Wer vor bereits einer Woche das ZDF anschaltete konnte für einen kurzen Augenblick das Gefühl haben, auf einem amerikanischen Fernsehsender gelandet zu sein.
Denn während die meisten Zuschauer eine Wahlsendung, wie sie es von Landtags- bzw. Bundestagswahlen im deutschen Fernsehen gewohnt sind, erwarteten, erblickte man ein riesiges Wahlstudio, samt Großbildschirm (der auch so manchen US-Sender Konkurrenz machen konnte) und ein Publikum, dass eher an das ZDF-Sportstudio erinnerte als an eine Wahlsendung. Nur die Fussballtrikots der Zuschauerinnen und Zuschauer stellten sich schnell als Obama T-Shirts herraus.
Doch so weit hergeholt, wie es im ersten moment erscheint, ist der Vergleich mit dem Sportstudio gar nicht gewesen.
Spontan hatte das ZDF die Gunst der Stunde genutzt und die US-Wahl zum Event des Jahres auserkohren. Und hätte man als Zuschauer nicht gewusst, dass in den USA gewählt wird, wäre man in den ersten Minuten möglicherweise von einer Wiederholung des Fussball-WM-Studios ausgegangen. Denn bis auf die Tatsache, dass die Veranstaltung nicht im SonyCenter sondern (wahrscheinlich auf Grund des Wetters) im ehemaligen Berliner Fernmeldeamt stattfand, ließen sich so einige Paralellen finden.
So nutzten die ZDF Moderatoren etwa den aus ZDF-Fussballübertragungen bekannten Touchscreen um spontan auf aktuelle Reaktionen, Videoclips oder Wahlergebnisse in den verschiedenen Bundesstaaten reagieren zu können. Daneben wurden eine ganze Reihe von Experten aufgeboten, die das ganze Geschehen von ihrer Seite aus analysierten.
Und selbst der „Wahlstandanzeiger“ am Bildschirmrand, der darstellte wie viele Wahlmänner die beiden Kandidaten derzeit auf sich vereinigten, errinnerte in gwisser Weise an Sportübertragungen.
Selbst das Publikum ließ letztlich keinen Zweifel daran aufkommen, das es sich nicht um eine gewöhnliche Wahlsendung handelte. So wurde jedes für Obama positive Ergebnis fast ebenso frenetisch gefeiert, wie ein Auftritt von Robbie Williams oder Madonna in der Sendung „Wetten Das…?“.

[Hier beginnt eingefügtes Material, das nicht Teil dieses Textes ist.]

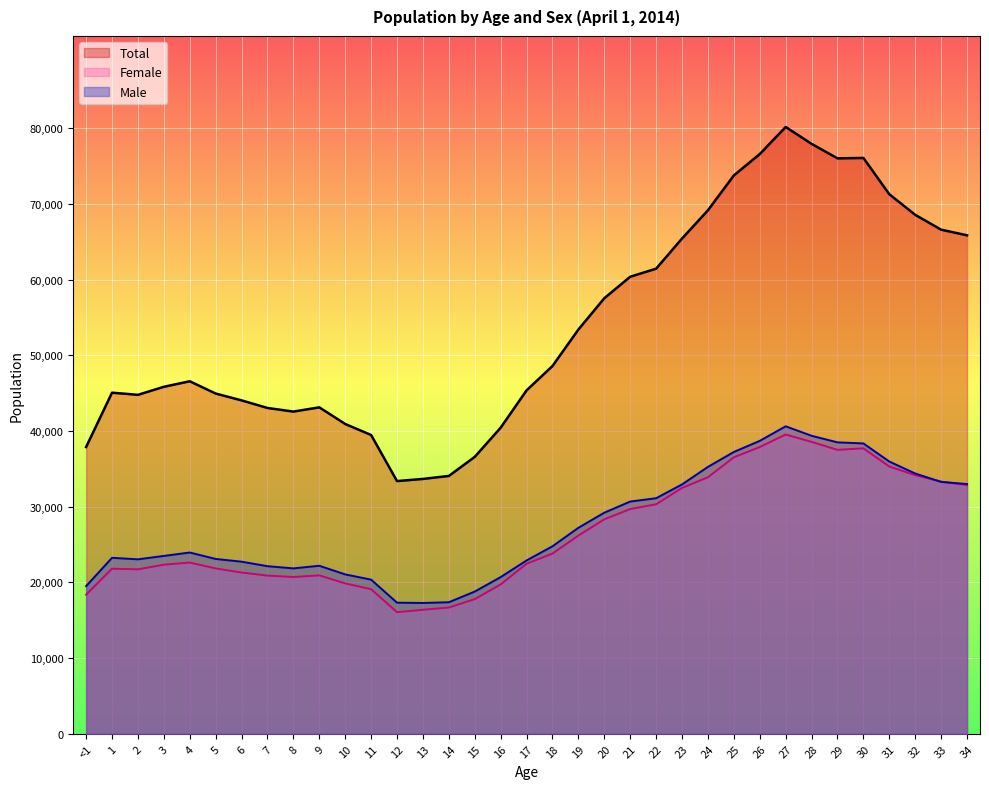

Reading right to left, transcribe all the data shown in this chart.

Total: 34=65854	33=66599	32=68561	31=71280	30=76075	29=76021	28=77936	27=80167	26=76586	25=73769	24=69164	23=65431	22=61450	21=60382	20=57545	19=53408	18=48590	17=45373	16=40443	15=36586	14=34067	13=33672	12=33386	11=39474	10=40930	9=43129	8=42569	7=43045	6=44048	5=44951	4=46574	3=45842	2=44781	1=45065	<1=37887
Female: 34=32856	33=33320	32=34173	31=35311	30=37714	29=37515	28=38566	27=39541	26=37884	25=36533	24=33899	23=32484	22=30325	21=29696	20=28332	19=26191	18=23813	17=22469	16=19739	15=17792	14=16685	13=16387	12=16064	11=19106	10=19870	9=20929	8=20714	7=20900	6=21307	5=21849	4=22623	3=22341	2=21729	1=21813	<1=18376
Male: 34=32998	33=33279	32=34388	31=35969	30=38361	29=38506	28=39370	27=40626	26=38702	25=37236	24=35265	23=32947	22=31125	21=30686	20=29213	19=27217	18=24777	17=22904	16=20704	15=18794	14=17382	13=17285	12=17322	11=20368	10=21060	9=22200	8=21855	7=22145	6=22741	5=23102	4=23951	3=23501	2=23052	1=23252	<1=19511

Die Einzigen die jetzt noch gefehlt hätten wären Johannes B. Kerner und Thomas Gottschalk als „Gastgeber“ der Sendung gewesen…
Doch das genau dieses „Sportstudio-Format“ beim Zuschauer scheinbar ankommt, zeigen die Zuschauerquoten. So konnte das ZDF die Mitkonkurrenten RTL, ARD und SAT1 deutlich abhängen.

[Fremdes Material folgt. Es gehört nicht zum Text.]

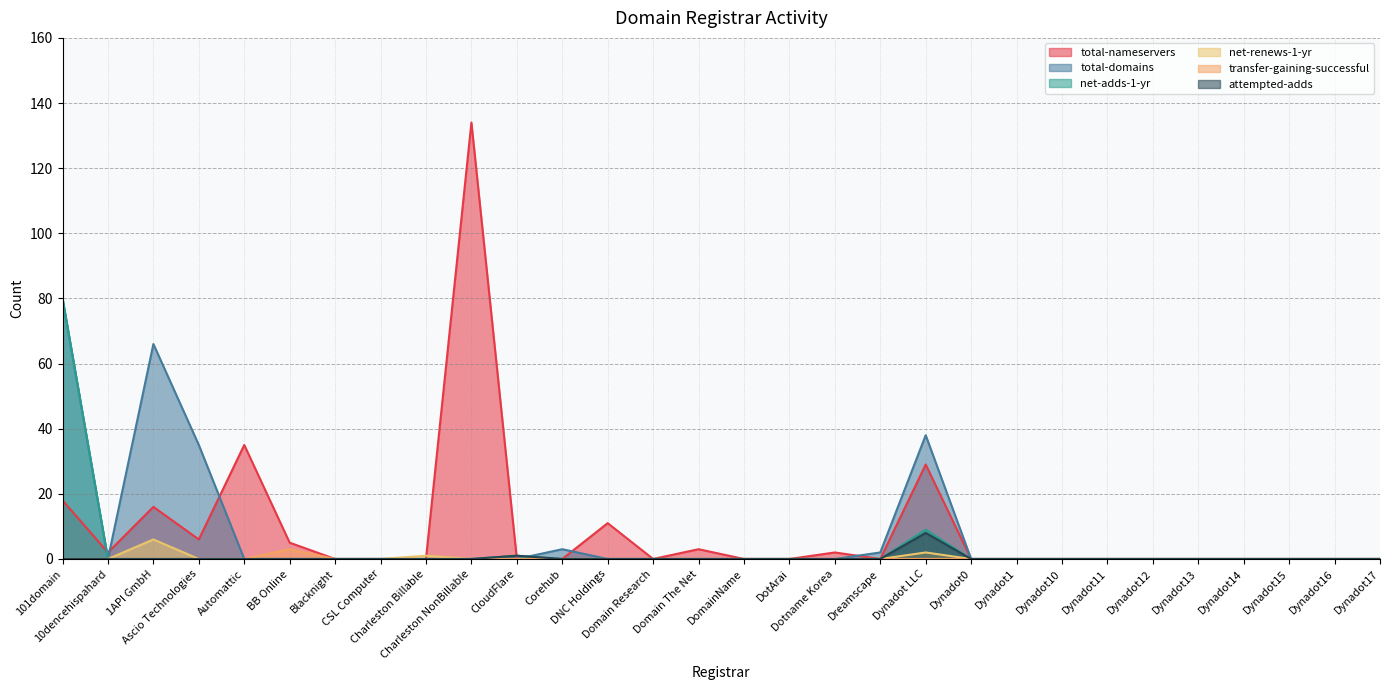

How many series are shown in this chart?

6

Das ZDF kam mit seiner Sendung ab 23.55 Uhr auf einen Schnitt von 780.000 Zuschauer und damit einen Marktanteil von 15 Prozent. RTL wiederum sendete ab 00.30 Uhr und konnte mit 580.000 Zuschauern einen Marktanteil von 13,3 Prozent erreichen. Die ARD schaffte es, laut digitalfernsehen.de, jedoch nur auf 11,2 Prozent. Insgesamt hätten bis 3 Uhr rund 2,7 Millionen Bürger mindestens eine der Sendungen zur US-Wahl verfolgt.

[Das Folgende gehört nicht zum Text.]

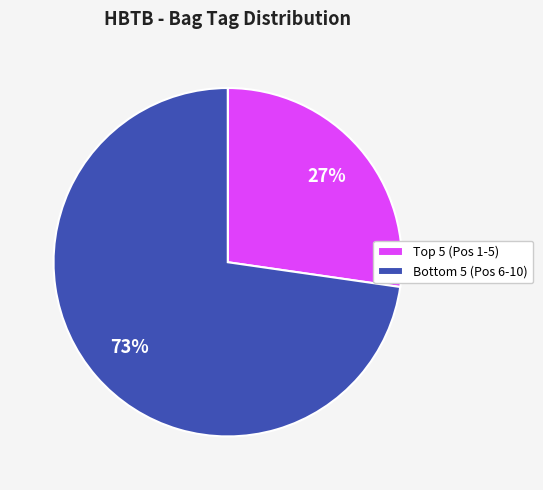

What is the smallest slice in the pie chart?

Top 5 (Pos 1-5)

Das Erste landete im Quotenwettrennen in der Wahlnacht also gar nur auf den Dritten Platz, hinter ZDF und RTL. Schuldig gemacht wird dafür die Wahl des „alten“ Wahlstudioformats. Während das ZDF nämlich aus Berlin sendete (was der Zuschauer nur durch sehr genaues Beobachten feststellen konnte) sendete die ARD aus einem kleinen Studio in Washington.
Dem SPIGEL zufolge hätten sich die ARD-Verantworlichen diesen Fehler jedoch bereits eingestanden. So sei die Emotionalität der Wahlnacht in ihrem Format nicht vermittelt worden. Desweiteren habe man sich schon die Frage gestellt, ob es sich künftig noch lohne, vor Ort zu sein, wenn der Zuschau dies nicht bemerke.
Zusammenfassend wird deutlich, dass die Wahlberichterstattung über die US-Wahl in diesem Jahr ein neues Ausmaß angenommen hat.
In gewisser Weise könnte sie gar als Generalprobe für die Bundestagswahl im kommenden Jahr gesehen werden. Auch wenn klar ist, dass eine solche Euphorie für Angela Merkel und Frank-Walter Steinmeier nicht zu erwarten sein wird, werden sicher einige Elemente übernommen werden.